§ Exercise set:
1. Answer these questions from the article on Angela Y. Davis's talk:
(a) Where and on what date did Davis speak to the Case Western Reserve community?
(b) What did officers mistake Tamir Rice's toy gun for?
(c) According to Davis, what approach does the U.S. choose instead of eliminating the institutionalized racism and violence that slavery produced?
2. Resume the article on Angela Y. Davis's talk from the point where it stops.

§ Excerpt:
......

Randy Blackford

Activist Angela Y. Davis speaks against state violence

November 20, 2015

When Angela Y. Davis addressed the Case Western Reserve Community at the Church of the Covenant on Nov. 13, she spoke starkly about the struggles facing black people in the United States.

“Over the last year or so, we have been very much opened on a persistent assault on black lives, from racial profiling and police violence to the racist, institutionalized violence …” Davis said.

She immediately cited the deaths of Tamir Rice and Tanisha Anderson at the hands of police last November as examples of the “persistent assaults” faced by the black community. Rice, a 12-year-old boy, was killed when officers mistook his toy gun for a real weapon. Anderson, whose family reported that she was disturbing the peace and then agreed to let the police take her to the hospital for a mental evaluation, was killed when an officer knocked her to the ground while trying to handcuff her.

“Of course these are not new, it’s just that the media has been paying more attention to these assaults over the last year in the aftermath of the Ferguson protest,” Davis said.

According to Davis, our society experiences amnesia when examining racial conflict in our own country. Instead of eliminating the institutionalized racism and violence that slavery produced, the U.S. chooses a band-aid approach. Davis said that only the immediate problems, such as police violence, are addressed, while their historical depth is ignored.

Another chronic problem that requires a more historically grounded solution is cycles of violence, which ultimately contribute to an economy of violence.

......

(Page-level text extractions)

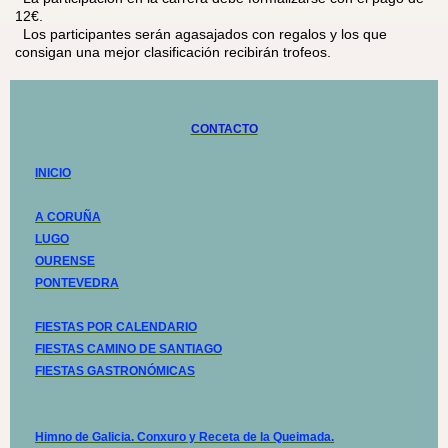
12€.
Los participantes serán agasajados con regalos y los que
consigan una mejor clasificación recibirán trofeos.
CONTACTO
INICIO
A CORUÑA
LUGO
OURENSE
PONTEVEDRA
FIESTAS POR CALENDARIO
FIESTAS CAMINO DE SANTIAGO
FIESTAS GASTRONÓMICAS
Himno de Galicia. Conxuro y Receta de la Queimada.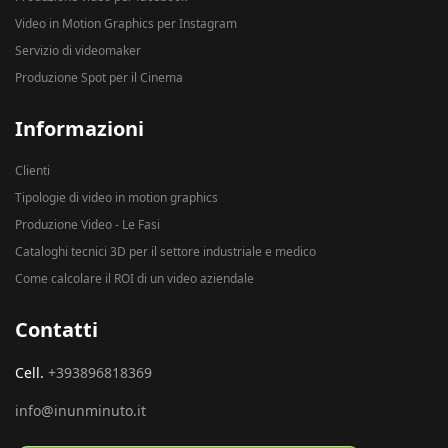
Video in Motion Graphics per Instagram
Servizio di videomaker
Produzione Spot per il Cinema
Informazioni
Clienti
Tipologie di video in motion graphics
Produzione Video - Le Fasi
Cataloghi tecnici 3D per il settore industriale e medico
Come calcolare il ROI di un video aziendale
Contatti
Cell.
+393896818369
info@inunminuto.it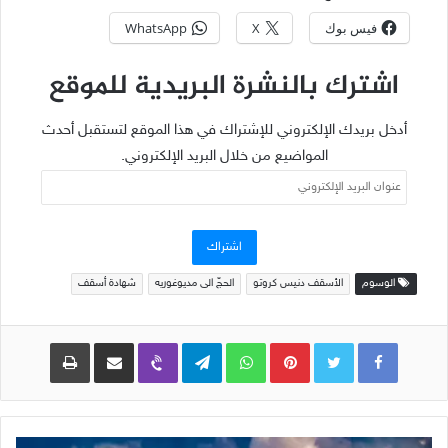
فيس بوك
X
WhatsApp
اشترك بالنشرة البريدية للموقع
أدخل بريدك الإلكتروني للإشتراك في هذا الموقع لتستقبل أحدث
المواضيع من خلال البريد الإلكتروني.
عنوان
البريد
الإلكتروني
اشتراك
الوسوم
الأسقف دنيس كروتو
الحجّ الى مديوغوريه
شهادة أسقف
Pinterest
WhatsApp
Telegram
Viber
مشاركة عبر البريد
طباعة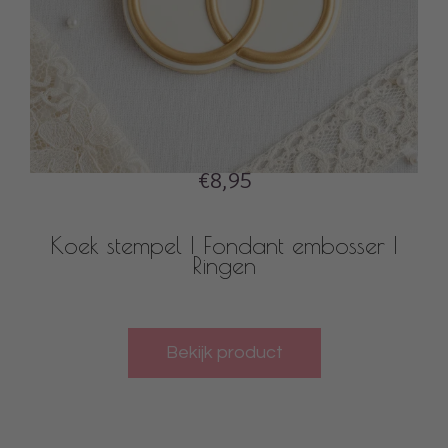
€8,95
Koek stempel | Fondant embosser |
Ringen
Bekijk product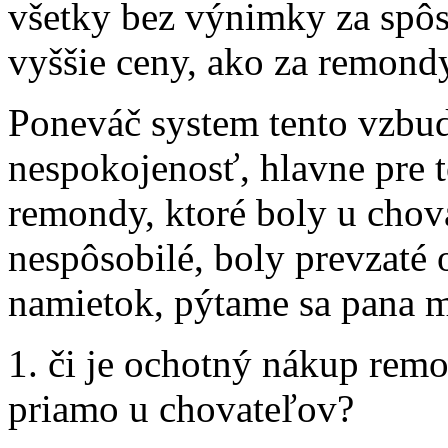
všetky bez výnimky za spôso
vyššie ceny, ako za remond
Poneváč system tento vzbud
nespokojenosť, hlavne pre t
remondy, ktoré boly u chov
nespôsobilé, boly prevzat
namietok, pýtame sa pana m
1. či je ochotný nákup rem
priamo u chovateľov?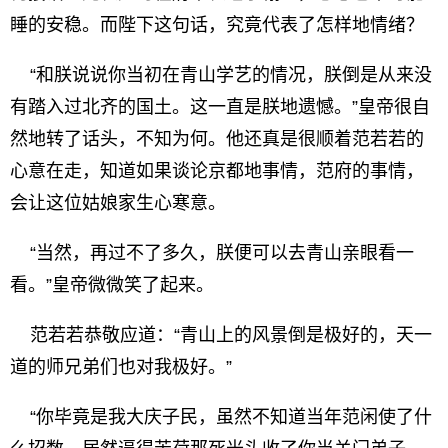
睡的安稳。而陛下这句话，究竟代表了怎样地情绪？
“和朕说说你当初在青山学艺的情况，朕倒是从来没
有踏入过北齐的国土。这一直是朕地遗憾。”皇帝很自
然地转了话头，不知为何。他还真是很顺着范若若的
心意在走，知道如果谈论京都地事情，范府的事情，
会让这位姑娘家生心寒意。
“当然，再过不了多久，朕便可以去青山亲眼看一
看。”皇帝微微笑了起来。
范若若恭敬应道：“青山上的风景倒是极好的，天一
道的师兄弟们也对我极好。”
“你毕竟是我大庆子民，虽然不知道当年范闲使了什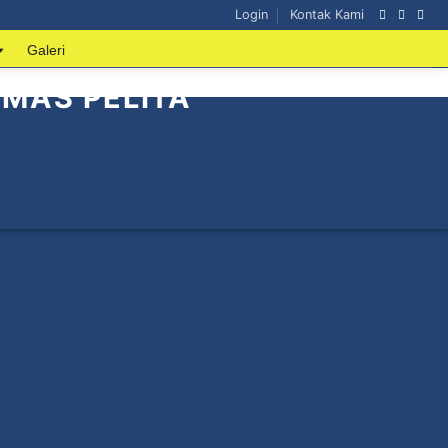
Login
Kontak Kami
Galeri
 MAS PELITA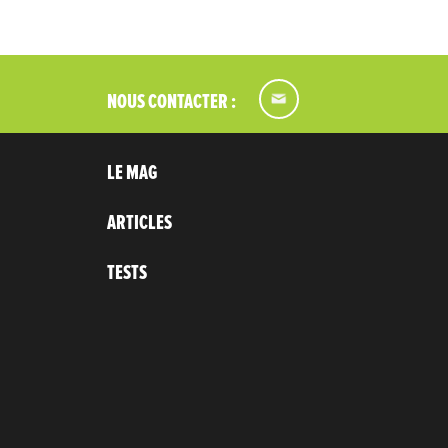
NOUS CONTACTER :
LE MAG
ARTICLES
TESTS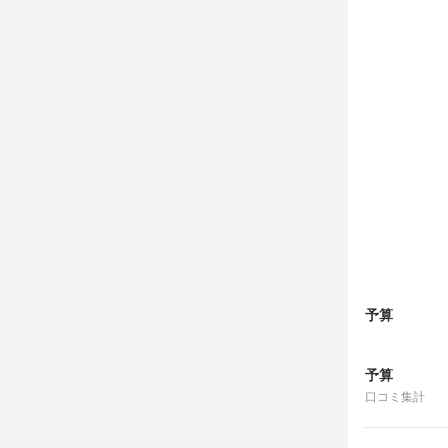
予算
予算
口コミ集計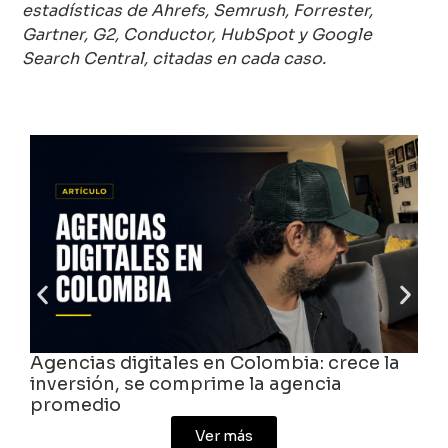
estadísticas de Ahrefs, Semrush, Forrester,
Gartner, G2, Conductor, HubSpot y Google
Search Central, citadas en cada caso.
Agencias digitales en Colombia: crece la
inversión, se comprime la agencia
promedio
Ver más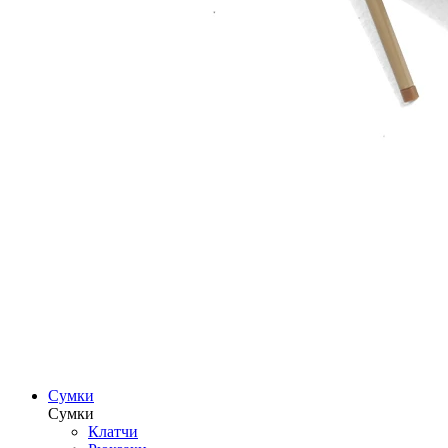
Сумки
Сумки
Клатчи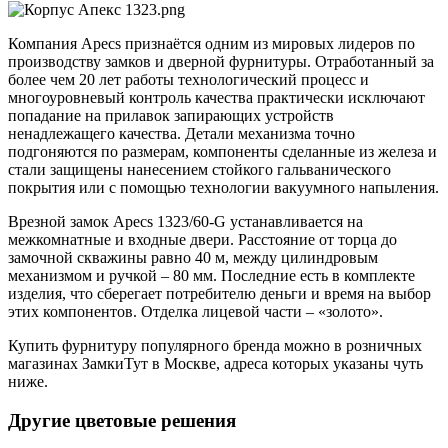
Компания Apecs признаётся одним из мировых лидеров по
производству замков и дверной фурнитуры. Отработанный за
более чем 20 лет работы технологический процесс и
многоуровневый контроль качества практически исключают
попадание на прилавок запирающих устройств
ненадлежащего качества. Детали механизма точно
подгоняются по размерам, компоненты сделанные из железа и
стали защищены нанесением стойкого гальванического
покрытия или с помощью технологии вакуумного напыления.
Врезной замок Apecs 1323/60-G устанавливается на
межкомнатные и входные двери. Расстояние от торца до
замочной скважины равно 40 м, между цилиндровым
механизмом и ручкой – 80 мм. Последние есть в комплекте
изделия, что сберегает потребителю деньги и время на выбор
этих компонентов. Отделка лицевой части – «золото».
Купить фурнитуру популярного бренда можно в розничных
магазинах ЗамкиТут в Москве, адреса которых указаны чуть
ниже.
Другие цветовые решения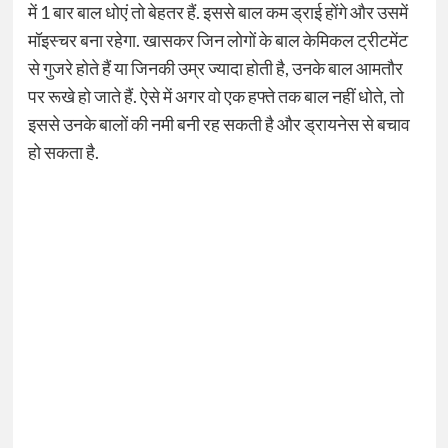
में 1 बार बाल धोएं तो बेहतर हैं. इससे बाल कम ड्राई होंगे और उसमें
मॉइस्चर बना रहेगा. खासकर जिन लोगों के बाल केमिकल ट्रीटमेंट
से गुजरे होते हैं या जिनकी उम्र ज्यादा होती है, उनके बाल आमतौर
पर रूखे हो जाते हैं. ऐसे में अगर वो एक हफ्ते तक बाल नहीं धोते, तो
इससे उनके बालों की नमी बनी रह सकती है और ड्रायनेस से बचाव
हो सकता है.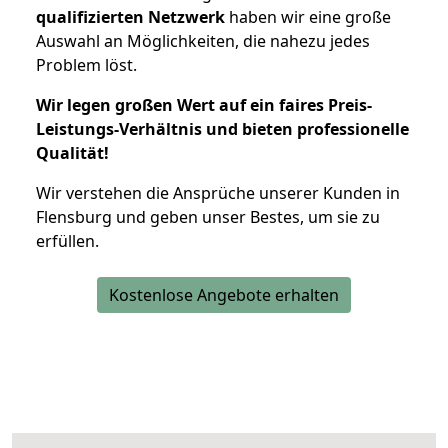
qualifizierten Netzwerk
haben wir eine große
Auswahl an Möglichkeiten, die nahezu jedes
Problem löst.
Wir legen großen Wert auf ein faires Preis-
Leistungs-Verhältnis und bieten professionelle
Qualität!
Wir verstehen die Ansprüche unserer Kunden in
Flensburg und geben unser Bestes, um sie zu
erfüllen.
Kostenlose Angebote erhalten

......

§ Task-by-task outputs:
1.
(a) At the Church of the Covenant, on Nov. 13.
(b) A real weapon.
(c) A band-aid approach.

2.
“But why do we always assume that the … violence that comes from our communities is totally separate from the violence that comes down from … the apparatuses of the state?” Davis asked. “Where does this idea come from that encourages us to see violence as a solution?”

Expanding upon her question, Davis described how people don’t know how to solve conflict anymore. So they call the police. Then, they see officers use violent behavior to solve the problem, and people learn to continue the cycle of violence.

For Davis, the epitome of our inability to solve conflict without violence is the prison system, or as she calls it, “the prison-industrial complex.” She points out that people often leave prison more violent than when they entered it, and that it unfairly targets black men.

According to The New York Times’s Upshot, 1.5 million black men are “missing” from everyday life because they are either dead or in jail. For Davis, this demonstrates that they are victims of the economy of violence she is fighting against. Their families are collateral victims, especially as they are still just as likely to be the targets of state violence thanks to racial profiling and other forms of institutionalized racism.

Calls for reform aren’t enough, though, said Davis. She wants demilitarization of the police, followed by the disarming of the police and eventually the disarming of everyone else, as well as the abolition of the prison system.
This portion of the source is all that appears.